--- Stated exercise ---
Reproduce the rows below verbatim, starting at the line that contains "collection date: 1932-03-22" and ending at the line that contains "locality: Cerro Catedral.", with both of those lines included.

--- Information supplied ---
[START]

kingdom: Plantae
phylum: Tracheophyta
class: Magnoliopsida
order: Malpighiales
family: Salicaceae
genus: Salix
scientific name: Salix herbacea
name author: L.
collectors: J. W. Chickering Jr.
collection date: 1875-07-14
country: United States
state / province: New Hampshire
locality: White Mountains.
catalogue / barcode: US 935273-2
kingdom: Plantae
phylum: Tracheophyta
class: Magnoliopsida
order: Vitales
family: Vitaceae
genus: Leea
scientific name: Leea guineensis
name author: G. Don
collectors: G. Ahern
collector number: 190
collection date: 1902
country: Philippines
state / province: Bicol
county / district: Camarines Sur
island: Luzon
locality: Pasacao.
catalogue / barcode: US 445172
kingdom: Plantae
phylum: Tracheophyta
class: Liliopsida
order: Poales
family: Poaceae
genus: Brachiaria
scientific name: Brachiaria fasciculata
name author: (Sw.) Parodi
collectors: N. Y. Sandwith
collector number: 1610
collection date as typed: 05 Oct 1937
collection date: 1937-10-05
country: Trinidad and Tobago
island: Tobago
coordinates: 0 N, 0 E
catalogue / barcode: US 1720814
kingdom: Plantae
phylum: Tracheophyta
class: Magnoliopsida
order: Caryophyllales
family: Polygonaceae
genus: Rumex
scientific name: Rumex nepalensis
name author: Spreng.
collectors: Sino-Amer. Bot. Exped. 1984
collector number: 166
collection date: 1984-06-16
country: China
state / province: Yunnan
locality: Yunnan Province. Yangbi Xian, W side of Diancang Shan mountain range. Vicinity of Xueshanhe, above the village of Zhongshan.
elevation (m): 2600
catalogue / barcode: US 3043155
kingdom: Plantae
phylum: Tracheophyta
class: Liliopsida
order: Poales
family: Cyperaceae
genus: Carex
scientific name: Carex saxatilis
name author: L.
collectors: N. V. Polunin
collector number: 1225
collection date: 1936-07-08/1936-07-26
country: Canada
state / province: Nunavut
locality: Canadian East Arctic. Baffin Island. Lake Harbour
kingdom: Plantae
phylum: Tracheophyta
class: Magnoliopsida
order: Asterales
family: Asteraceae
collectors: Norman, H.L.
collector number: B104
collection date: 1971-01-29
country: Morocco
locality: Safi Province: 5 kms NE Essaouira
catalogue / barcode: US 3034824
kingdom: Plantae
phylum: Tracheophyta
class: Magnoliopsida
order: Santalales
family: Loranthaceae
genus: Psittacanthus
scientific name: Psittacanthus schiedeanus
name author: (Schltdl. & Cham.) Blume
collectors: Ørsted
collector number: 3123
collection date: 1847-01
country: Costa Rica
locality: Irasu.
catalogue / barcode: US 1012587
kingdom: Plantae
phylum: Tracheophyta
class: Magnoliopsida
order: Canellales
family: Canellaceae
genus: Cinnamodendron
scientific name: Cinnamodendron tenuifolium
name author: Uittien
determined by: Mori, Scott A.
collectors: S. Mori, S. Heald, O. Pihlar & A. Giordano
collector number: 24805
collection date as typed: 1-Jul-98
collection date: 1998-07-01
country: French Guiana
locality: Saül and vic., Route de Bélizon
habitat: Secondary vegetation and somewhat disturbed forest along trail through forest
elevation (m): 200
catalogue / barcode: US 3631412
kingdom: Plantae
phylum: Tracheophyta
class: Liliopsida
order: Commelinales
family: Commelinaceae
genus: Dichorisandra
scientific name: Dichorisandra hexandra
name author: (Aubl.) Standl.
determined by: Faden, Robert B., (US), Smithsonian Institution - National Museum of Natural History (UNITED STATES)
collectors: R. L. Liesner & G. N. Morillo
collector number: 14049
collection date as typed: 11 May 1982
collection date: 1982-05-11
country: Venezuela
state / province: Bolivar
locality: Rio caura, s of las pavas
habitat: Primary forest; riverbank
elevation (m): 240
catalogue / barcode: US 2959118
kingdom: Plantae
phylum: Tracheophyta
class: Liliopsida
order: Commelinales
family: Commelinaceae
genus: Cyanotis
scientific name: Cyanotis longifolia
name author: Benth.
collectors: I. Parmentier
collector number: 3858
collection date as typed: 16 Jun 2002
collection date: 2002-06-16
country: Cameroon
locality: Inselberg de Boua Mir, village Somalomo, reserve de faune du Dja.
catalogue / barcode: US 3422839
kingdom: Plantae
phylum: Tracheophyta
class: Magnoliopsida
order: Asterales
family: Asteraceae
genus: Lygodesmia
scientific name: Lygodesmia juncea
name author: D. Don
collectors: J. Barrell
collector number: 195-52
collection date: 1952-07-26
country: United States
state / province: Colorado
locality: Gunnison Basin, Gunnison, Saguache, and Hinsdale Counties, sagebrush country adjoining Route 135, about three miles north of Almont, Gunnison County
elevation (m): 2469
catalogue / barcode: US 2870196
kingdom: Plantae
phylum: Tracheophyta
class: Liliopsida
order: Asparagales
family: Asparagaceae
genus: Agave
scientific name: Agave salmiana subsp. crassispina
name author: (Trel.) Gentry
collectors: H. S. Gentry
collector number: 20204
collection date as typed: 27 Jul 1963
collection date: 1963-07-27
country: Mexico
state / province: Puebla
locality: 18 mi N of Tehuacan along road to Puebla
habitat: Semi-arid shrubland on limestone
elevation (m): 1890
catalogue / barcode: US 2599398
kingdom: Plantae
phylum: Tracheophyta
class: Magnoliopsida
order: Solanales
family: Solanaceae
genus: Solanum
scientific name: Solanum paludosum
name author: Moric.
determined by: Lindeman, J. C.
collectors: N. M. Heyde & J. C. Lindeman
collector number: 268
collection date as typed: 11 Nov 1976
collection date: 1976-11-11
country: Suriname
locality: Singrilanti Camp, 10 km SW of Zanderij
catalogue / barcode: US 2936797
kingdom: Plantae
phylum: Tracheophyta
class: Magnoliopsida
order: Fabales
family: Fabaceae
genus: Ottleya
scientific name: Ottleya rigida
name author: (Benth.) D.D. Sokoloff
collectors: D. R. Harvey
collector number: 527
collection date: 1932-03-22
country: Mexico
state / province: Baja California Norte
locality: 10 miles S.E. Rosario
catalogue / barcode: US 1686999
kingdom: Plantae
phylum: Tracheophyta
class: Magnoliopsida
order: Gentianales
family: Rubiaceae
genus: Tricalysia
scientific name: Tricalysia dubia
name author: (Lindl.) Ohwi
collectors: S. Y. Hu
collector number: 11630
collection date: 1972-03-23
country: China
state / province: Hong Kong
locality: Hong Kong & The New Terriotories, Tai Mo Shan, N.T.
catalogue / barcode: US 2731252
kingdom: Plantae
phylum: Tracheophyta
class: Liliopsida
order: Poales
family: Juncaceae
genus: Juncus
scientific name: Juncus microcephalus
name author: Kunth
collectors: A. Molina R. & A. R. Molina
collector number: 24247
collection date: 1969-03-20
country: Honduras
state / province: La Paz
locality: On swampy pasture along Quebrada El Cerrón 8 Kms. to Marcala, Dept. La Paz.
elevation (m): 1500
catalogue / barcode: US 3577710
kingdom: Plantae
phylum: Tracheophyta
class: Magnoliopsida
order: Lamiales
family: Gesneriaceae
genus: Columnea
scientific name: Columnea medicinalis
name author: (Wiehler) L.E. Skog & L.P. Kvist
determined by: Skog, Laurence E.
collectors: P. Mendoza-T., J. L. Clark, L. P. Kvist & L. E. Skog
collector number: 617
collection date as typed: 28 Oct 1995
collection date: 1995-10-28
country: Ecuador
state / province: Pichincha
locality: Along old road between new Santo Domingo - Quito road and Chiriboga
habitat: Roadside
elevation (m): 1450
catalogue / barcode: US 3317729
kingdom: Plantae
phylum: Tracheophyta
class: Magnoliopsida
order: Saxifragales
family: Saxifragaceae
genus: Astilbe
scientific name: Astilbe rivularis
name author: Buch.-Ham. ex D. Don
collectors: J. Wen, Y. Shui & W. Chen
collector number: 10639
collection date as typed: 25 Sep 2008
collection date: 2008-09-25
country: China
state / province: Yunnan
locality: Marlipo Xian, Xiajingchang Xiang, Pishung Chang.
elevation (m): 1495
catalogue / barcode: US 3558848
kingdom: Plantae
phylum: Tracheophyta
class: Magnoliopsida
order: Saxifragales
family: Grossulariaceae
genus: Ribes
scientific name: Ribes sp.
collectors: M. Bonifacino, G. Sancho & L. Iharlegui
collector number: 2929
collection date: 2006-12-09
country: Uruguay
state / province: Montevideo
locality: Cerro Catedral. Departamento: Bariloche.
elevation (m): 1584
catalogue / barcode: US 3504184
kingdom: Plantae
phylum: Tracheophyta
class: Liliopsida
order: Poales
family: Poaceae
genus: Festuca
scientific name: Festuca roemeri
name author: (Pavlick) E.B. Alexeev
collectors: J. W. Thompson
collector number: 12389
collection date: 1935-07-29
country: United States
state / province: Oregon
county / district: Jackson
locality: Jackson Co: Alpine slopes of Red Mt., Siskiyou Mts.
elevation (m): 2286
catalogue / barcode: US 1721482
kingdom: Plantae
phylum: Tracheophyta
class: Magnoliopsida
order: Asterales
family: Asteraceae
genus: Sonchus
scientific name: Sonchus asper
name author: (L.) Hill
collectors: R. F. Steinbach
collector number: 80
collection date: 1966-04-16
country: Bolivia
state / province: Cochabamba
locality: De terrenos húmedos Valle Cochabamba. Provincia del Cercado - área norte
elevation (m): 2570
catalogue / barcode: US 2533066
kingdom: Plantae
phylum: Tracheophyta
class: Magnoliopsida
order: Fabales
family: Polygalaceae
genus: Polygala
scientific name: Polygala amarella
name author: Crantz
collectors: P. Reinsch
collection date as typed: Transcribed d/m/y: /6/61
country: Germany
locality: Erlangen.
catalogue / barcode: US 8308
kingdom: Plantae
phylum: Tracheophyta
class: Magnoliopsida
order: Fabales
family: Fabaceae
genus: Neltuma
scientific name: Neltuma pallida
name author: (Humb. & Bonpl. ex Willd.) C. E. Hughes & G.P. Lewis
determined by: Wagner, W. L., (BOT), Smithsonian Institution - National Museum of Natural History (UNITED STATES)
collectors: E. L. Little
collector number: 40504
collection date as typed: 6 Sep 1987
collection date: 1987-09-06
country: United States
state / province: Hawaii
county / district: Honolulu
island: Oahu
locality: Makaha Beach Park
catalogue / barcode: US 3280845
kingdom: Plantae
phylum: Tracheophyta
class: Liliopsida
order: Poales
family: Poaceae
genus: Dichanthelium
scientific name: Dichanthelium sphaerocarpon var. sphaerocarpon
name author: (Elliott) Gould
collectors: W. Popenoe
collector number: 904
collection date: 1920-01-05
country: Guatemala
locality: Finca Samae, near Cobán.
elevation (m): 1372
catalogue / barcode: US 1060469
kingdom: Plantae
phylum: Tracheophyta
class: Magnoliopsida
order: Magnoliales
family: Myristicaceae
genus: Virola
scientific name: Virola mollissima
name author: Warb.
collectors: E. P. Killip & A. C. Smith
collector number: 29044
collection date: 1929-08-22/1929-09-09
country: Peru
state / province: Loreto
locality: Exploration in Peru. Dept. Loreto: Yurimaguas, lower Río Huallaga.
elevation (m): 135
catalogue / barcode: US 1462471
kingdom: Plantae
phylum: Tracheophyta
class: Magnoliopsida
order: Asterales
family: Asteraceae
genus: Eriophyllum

[END]

--- Solved problem ---
collection date: 1932-03-22
country: Mexico
state / province: Baja California Norte
locality: 10 miles S.E. Rosario
catalogue / barcode: US 1686999
kingdom: Plantae
phylum: Tracheophyta
class: Magnoliopsida
order: Gentianales
family: Rubiaceae
genus: Tricalysia
scientific name: Tricalysia dubia
name author: (Lindl.) Ohwi
collectors: S. Y. Hu
collector number: 11630
collection date: 1972-03-23
country: China
state / province: Hong Kong
locality: Hong Kong & The New Terriotories, Tai Mo Shan, N.T.
catalogue / barcode: US 2731252
kingdom: Plantae
phylum: Tracheophyta
class: Liliopsida
order: Poales
family: Juncaceae
genus: Juncus
scientific name: Juncus microcephalus
name author: Kunth
collectors: A. Molina R. & A. R. Molina
collector number: 24247
collection date: 1969-03-20
country: Honduras
state / province: La Paz
locality: On swampy pasture along Quebrada El Cerrón 8 Kms. to Marcala, Dept. La Paz.
elevation (m): 1500
catalogue / barcode: US 3577710
kingdom: Plantae
phylum: Tracheophyta
class: Magnoliopsida
order: Lamiales
family: Gesneriaceae
genus: Columnea
scientific name: Columnea medicinalis
name author: (Wiehler) L.E. Skog & L.P. Kvist
determined by: Skog, Laurence E.
collectors: P. Mendoza-T., J. L. Clark, L. P. Kvist & L. E. Skog
collector number: 617
collection date as typed: 28 Oct 1995
collection date: 1995-10-28
country: Ecuador
state / province: Pichincha
locality: Along old road between new Santo Domingo - Quito road and Chiriboga
habitat: Roadside
elevation (m): 1450
catalogue / barcode: US 3317729
kingdom: Plantae
phylum: Tracheophyta
class: Magnoliopsida
order: Saxifragales
family: Saxifragaceae
genus: Astilbe
scientific name: Astilbe rivularis
name author: Buch.-Ham. ex D. Don
collectors: J. Wen, Y. Shui & W. Chen
collector number: 10639
collection date as typed: 25 Sep 2008
collection date: 2008-09-25
country: China
state / province: Yunnan
locality: Marlipo Xian, Xiajingchang Xiang, Pishung Chang.
elevation (m): 1495
catalogue / barcode: US 3558848
kingdom: Plantae
phylum: Tracheophyta
class: Magnoliopsida
order: Saxifragales
family: Grossulariaceae
genus: Ribes
scientific name: Ribes sp.
collectors: M. Bonifacino, G. Sancho & L. Iharlegui
collector number: 2929
collection date: 2006-12-09
country: Uruguay
state / province: Montevideo
locality: Cerro Catedral. Departamento: Bariloche.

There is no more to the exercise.